Die Ukraine griff am Donnerstag zu drastischen Maßnahmen: Die Bürger werden nun für den blutigen Konflikt im Osten des Landes zur Kasse gebeten. Nach langem Zögern beschloss das Parlament in Kiew eine Kriegssteuer.

Die Kriegsabgabe von 1,5 Prozent auf alle steuerpflichtigen Privateinkommen im Land soll bis zum 1. Januar 2015 gelten. Mit der Steuer soll die umstrittene Anti-Terror-Operation gegen die Separatisten finanziert werden. Zudem gestattete die Ukraine Australien und den Niederlanden die Entsendung bewaffneter Kräfte an den Absturzort von Flug MH17. Beide Länder dürften insgesamt 950 Soldaten und Ermittler in Grabowo stationieren.

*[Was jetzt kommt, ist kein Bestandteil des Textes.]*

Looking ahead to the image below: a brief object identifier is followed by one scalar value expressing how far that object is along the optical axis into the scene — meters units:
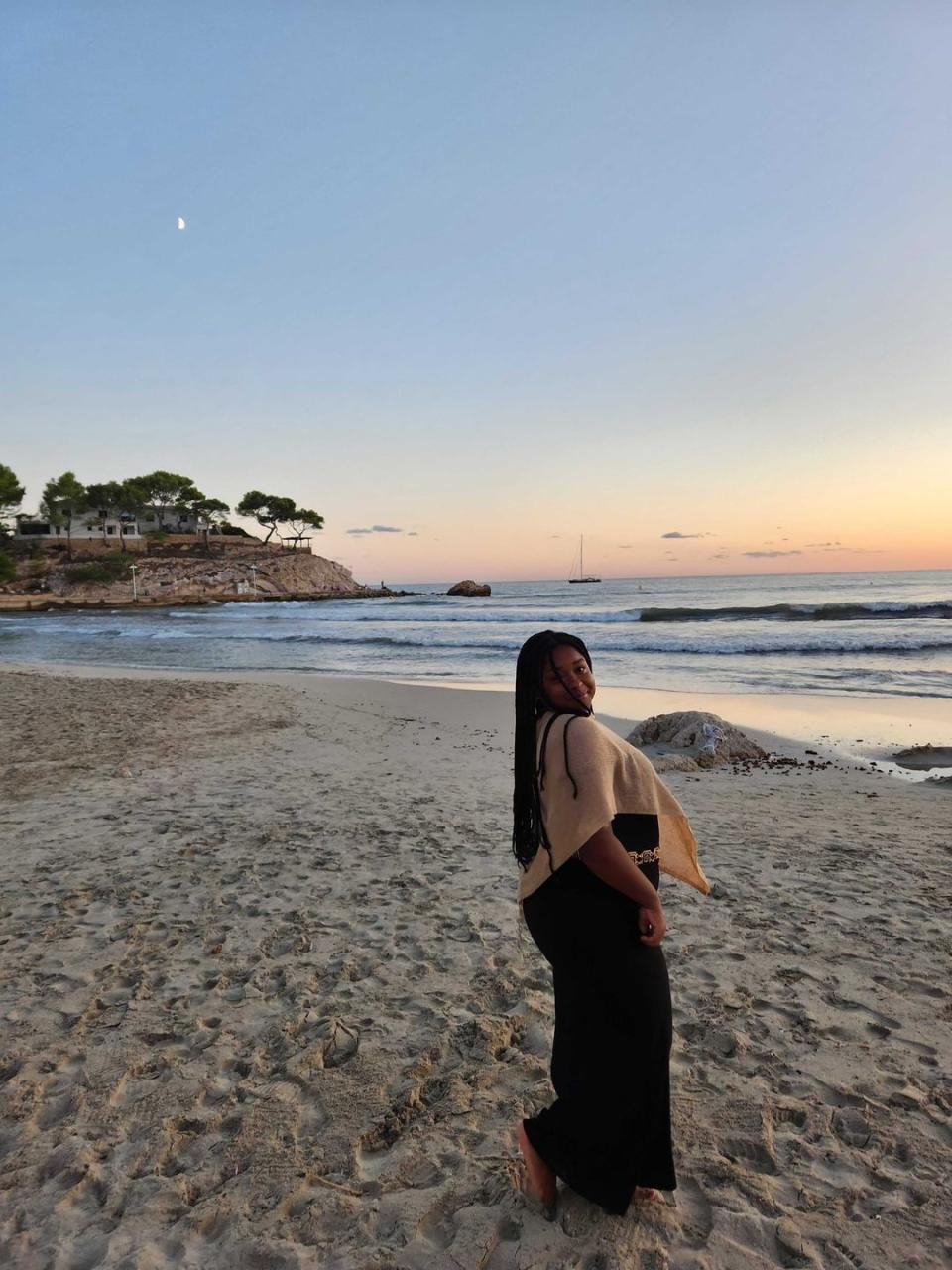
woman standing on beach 1.98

Noch vor einer Woche hatten die Abgeordneten neue Steuergesetze zur Finanzierung des Militäreinsatzes abgelehnt. Deshalb hatte Regierungschef Arseni Jazenjuk seinen Rücktritt erklärt. Die Freigabe frischen Geldes für die Militäroperation hatte Jazenjuk als Bedingung für seinen Verbleib im Amt genannt. Das Parlament sprach ihm nun das Vertrauen aus. Jazenjuks Rücktritt am Donnerstag vor einer Woche hatte eine Regierungskrise ausgelöst. Präsident Petro Poroschenko bat ihn, im Amt zu bleiben. Poroschenko zeigte sich nun erleichtert angesichts der neuen Finanzierung für den Bürgerkrieg, der das Land aktuell umgerechnet rund 4,5 Millionen Euro am Tag kostet

Im Zuge ihrer Offensive hat die ukrainische Armee nach eigenen Angaben die von Separatisten kontrollierte Großstadt Lugansk mittlerweile fast völlig eingekesselt. Örtliche Behörden erklärten, die Einwohner seien inzwischen von der Lebensmittelversorgung abgeschnitten. Supermärkte, Lebensmittelläden und Märkte seien nur unregelmäßig geöffnet, teilte die Stadtverwaltung auf ihrer Internetseite mit. Die Lieferungen von Lebensmitteln in die Stadt seien gestoppt worden. Die Vorräte schwänden mit jedem Tag. Die ukrainische Armee erklärte, sie habe einen Korridor eingerichtet, durch den die Einwohner von Lugansk aus der Stadt fliehen könnten. Sie feuere auch nicht in Wohngebiete.

Die Separatisten kündigten an, dass sie an den geplanten Gesprächen der Kontaktgruppe aus Russland, der Ukraine und OSZE-Offiziellen im weißrussischen Minsk teilnehmen wollten. Vertreter der selbst ausgerufenen Volksrepublik Donezk würden vor Ort sein, teilte ein Sprecher mit. Unklar war aber noch, wann genau das Treffen stattfinden sollte. Bei dem Gespräch soll es um den sicheren Zugang zum Flugzeugwrack gehen. Zudem sollen Möglichkeiten sondiert werden, wie die Kämpfe im Osten der Ukraine beendet werden können.

Nachdem die EU und die USA ihre Sanktionen gegen Russland deutlich verschärft hatten, verhängte Moskau am Donnerstag einen Einfuhrstopp gegen Säfte aus der Ukraine. Begründet wurde dies mit einer fehlerhaften Anmeldungen für die Einfuhr in die Zollunion, die aus Russland, Weißrussland und Kasachstan besteht. Schon vor einigen Tagen hatte Russland Obstimporte aus Polen gestoppt. Zudem kündigte die russische Behörde für Lebensmittelüberwachung an, in der kommenden Woche Obstimporte auch aus Griechenland sowie Geflügeleinfuhren aus den USA zu stoppen.